In this example, the output Hive table data is stored as parquet files, so like the previous test we can verify our output data by looking at those files.

class HiveSparkJobTest extends FlatSpec with Matchers {
    
    val INPUT_LOCATION = "src/test/resources/input/hive_spark_job"
    val OUTPUT_LOCATION = "src/test/resources/output/hive_spark_job"
    val TABLE = "hive_spark_table"

    def cleanup() = {
        // delete output folder
    }

    "running the hive spark job" should "process data and create table and parquet files" in {
        cleanup()

        HiveSparkJob.main(Array(
            "local=true",
            "input_location=" + INPUT_LOCATION,
            "output_location=" + OUTPUT_LOCATION,
            "table=" + TABLE
        ))

        implicit val spark: SparkSession = SparkSession.builder().master("local[*]").getOrCreate()

        val output = spark.read.parquet(OUTPUT_LOCATION)

        output.count() should be (3)

        // other verifications
    }
}

Mongo test

The last test we'll look at works with a Spark job writing results in a Mongo database. I will not show the actual job, but for reference I will include the test, which will start an in-memory Mongo database before running the Spark job. After the Spark job finished running, we can keep the Mongo database running, connect to it and verify the output data. At the end of the test, we stop the Mongo daemon. The embedded Mongo from Flapdoodle is used in this test.

class MongoSparkJobTest extends FlatSpec with Matchers {
    
    val INPUT_LOCATION = "src/test/resources/input/mongo_spark_job"
    val DATABASE = "test_db"
    val COLLECTION_NAME = "test_collection"

    // cleanup code

    "running mongo spark job" should "create mongo collection with data" in {
        cleanup()

        val starter = MongodStarter.getDefaultInstance()
        val port = Network.getFreeServerPort()
        print("mongo service port: " + port)
        val mongodConfig = new MongodConfigBuilder()
            .version(Version.Main.PRODUCTION)
            .net(new Net(port, Network.localhostIsIPv6()))
            .build()
        val mongodExecutable = starter.prepare(mongodConfig)
        val mongod = mongodExecutable.start()

        val mongoConnectionString = "mongodb://localhost:" + port

        MongoSparkJob.main(Array(
            "local=true",
            "mongo_connection=" + mongoConnectionString,
            "database=" + DATABASE,
            "collection_name=" + COLLECTION_NAME
        ))

        val mongoClient = MongoClient(mongoConnectionString)
        val db = mongoClient.getDatabase(DATABASE)
        val collection = db.getCollection[Object](COLLECTION_NAME)

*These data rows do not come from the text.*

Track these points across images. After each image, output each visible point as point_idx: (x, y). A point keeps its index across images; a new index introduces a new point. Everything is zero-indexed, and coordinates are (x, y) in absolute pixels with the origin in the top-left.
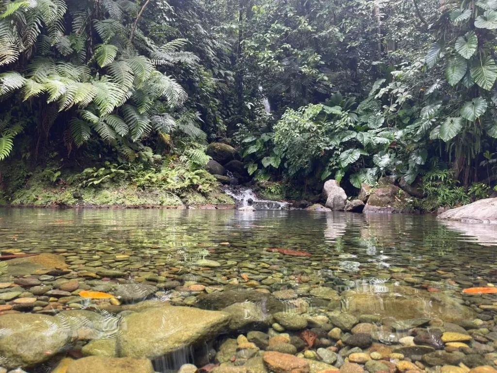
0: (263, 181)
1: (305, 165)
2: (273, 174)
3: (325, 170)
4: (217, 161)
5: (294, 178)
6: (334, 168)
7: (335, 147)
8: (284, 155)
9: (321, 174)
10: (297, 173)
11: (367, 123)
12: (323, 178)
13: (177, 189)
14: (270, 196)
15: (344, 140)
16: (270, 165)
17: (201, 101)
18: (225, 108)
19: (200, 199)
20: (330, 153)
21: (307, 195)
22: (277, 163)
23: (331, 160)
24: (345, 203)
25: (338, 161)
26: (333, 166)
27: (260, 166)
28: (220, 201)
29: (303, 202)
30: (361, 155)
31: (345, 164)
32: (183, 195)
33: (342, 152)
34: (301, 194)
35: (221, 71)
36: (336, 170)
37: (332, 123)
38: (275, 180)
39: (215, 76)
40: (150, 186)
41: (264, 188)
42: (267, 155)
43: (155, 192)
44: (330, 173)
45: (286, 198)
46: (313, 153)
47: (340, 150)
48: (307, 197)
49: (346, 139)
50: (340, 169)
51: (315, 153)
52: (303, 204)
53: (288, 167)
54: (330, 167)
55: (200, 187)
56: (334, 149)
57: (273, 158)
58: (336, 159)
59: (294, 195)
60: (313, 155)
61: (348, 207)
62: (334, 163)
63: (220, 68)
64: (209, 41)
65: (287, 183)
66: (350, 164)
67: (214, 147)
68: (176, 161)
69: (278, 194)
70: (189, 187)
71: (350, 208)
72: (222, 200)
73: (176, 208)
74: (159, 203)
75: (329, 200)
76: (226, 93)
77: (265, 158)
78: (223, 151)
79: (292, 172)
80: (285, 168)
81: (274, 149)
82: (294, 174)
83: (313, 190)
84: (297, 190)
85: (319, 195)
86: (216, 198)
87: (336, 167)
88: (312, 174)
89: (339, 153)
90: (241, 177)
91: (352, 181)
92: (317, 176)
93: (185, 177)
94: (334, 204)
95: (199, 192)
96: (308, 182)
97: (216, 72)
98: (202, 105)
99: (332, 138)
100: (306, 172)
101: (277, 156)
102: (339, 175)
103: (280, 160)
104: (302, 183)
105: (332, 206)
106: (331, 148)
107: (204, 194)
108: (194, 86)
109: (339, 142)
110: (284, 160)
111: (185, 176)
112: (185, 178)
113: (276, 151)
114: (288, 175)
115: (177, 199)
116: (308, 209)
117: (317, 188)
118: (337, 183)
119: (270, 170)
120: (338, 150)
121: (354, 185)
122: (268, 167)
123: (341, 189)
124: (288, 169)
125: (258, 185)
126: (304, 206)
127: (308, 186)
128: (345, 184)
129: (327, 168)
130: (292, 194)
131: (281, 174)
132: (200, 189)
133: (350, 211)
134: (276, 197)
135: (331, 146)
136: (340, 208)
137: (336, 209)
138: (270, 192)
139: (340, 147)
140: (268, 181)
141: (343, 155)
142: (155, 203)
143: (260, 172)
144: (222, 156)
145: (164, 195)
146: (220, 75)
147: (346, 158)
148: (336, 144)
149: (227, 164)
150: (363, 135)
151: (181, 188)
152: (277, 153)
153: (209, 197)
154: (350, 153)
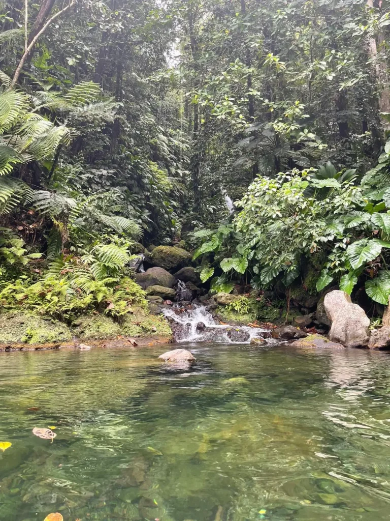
0: (222, 293)
1: (289, 266)
2: (237, 284)
3: (321, 274)
4: (166, 269)
5: (269, 289)
6: (337, 270)
7: (335, 238)
8: (252, 254)
9: (315, 281)
10: (274, 280)
11: (382, 200)
12: (320, 287)
13: (66, 312)
14: (233, 317)
15: (351, 225)
16: (233, 269)
17: (151, 200)
18: (184, 212)
19: (109, 327)
20: (327, 248)
21: (290, 314)
22: (243, 266)
23: (332, 257)
24: (369, 333)
25: (343, 259)
26: (335, 267)
27: (219, 272)
28: (145, 330)
29: (288, 329)
30: (383, 248)
31: (356, 264)
32: (76, 322)
33: (348, 244)
34: (281, 314)
35: (179, 171)
36: (341, 274)
37: (328, 200)
38: (241, 292)
39: (170, 174)
40: (10, 308)
41: (223, 305)
42: (228, 255)
43: (19, 319)
44: (331, 280)
45: (258, 319)
46: (304, 244)
47: (345, 241)
48: (291, 318)
49: (353, 224)
50: (347, 272)
51: (307, 246)
52: (287, 333)
53: (260, 271)
54: (330, 269)
55: (111, 307)
56: (336, 240)
57: (237, 259)
58: (339, 257)
59: (270, 315)
60: (303, 250)
61: (376, 340)
62: (337, 263)
63: (177, 168)
64: (164, 138)
65: (259, 295)
66: (366, 264)
67: (162, 251)
68: (74, 263)
69: (245, 314)
70: (89, 307)
71: (381, 343)
72: (149, 327)
73: (57, 347)
74: (24, 338)
75: (336, 328)
76: (185, 196)
77: (225, 260)
78: (173, 256)
79: (266, 279)
80: (254, 274)
81: (238, 247)
82: (270, 282)
83: (300, 307)
84: (274, 306)
85: (311, 315)
86: (138, 324)
87: (341, 269)
88: (297, 283)
89: (344, 246)
90: (196, 288)
91: (369, 292)
92: (306, 284)
93: (86, 289)
94: (346, 335)
95: (109, 315)
96: (293, 295)
97: (173, 171)
98: (152, 204)
99: (329, 223)
100: (289, 278)
101: (242, 256)
102: (348, 283)
103: (247, 263)
104: (283, 296)
105: (343, 339)
106: (331, 238)
107: (118, 319)
108: (143, 182)
109: (341, 229)
110: (253, 262)
111: (85, 287)
112: (85, 292)
113: (241, 249)
114: (260, 284)
115: (61, 330)
116: (298, 343)
117: (307, 304)
118: (347, 296)
119: (232, 277)
120: (341, 241)
121: (374, 299)
122: (230, 272)
123: (357, 306)
124: (259, 276)
125: (216, 300)
126: (291, 337)
127: (292, 300)
128: (359, 296)
129: (325, 271)
130: (267, 313)
131: (249, 283)
132: (110, 311)
133: (382, 349)
134: (242, 318)
135: (329, 235)
136: (360, 342)
137: (351, 343)
138: (233, 310)
139: (345, 236)
140: (231, 293)
141: (352, 249)
142: (15, 340)
143: (218, 281)
144: (171, 262)
145: (36, 324)
146: (177, 175)
147: (358, 254)
148: (336, 231)
149: (179, 272)
150: (380, 217)
151: (73, 310)
152: (241, 251)
153: (126, 324)
154: (362, 246)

        val outputCount: Long = Await.result(collection.countDocuments().toFuture(), Duration.Inf)
        outputCount should be (2)

        mongod.stop()
    }
}

These three tests can be starting points to a complex unit test setup that can improve the development of Spark pipelines in your project, improve the quality of your code and also make onboarding simpler for people new to your project and to Spark.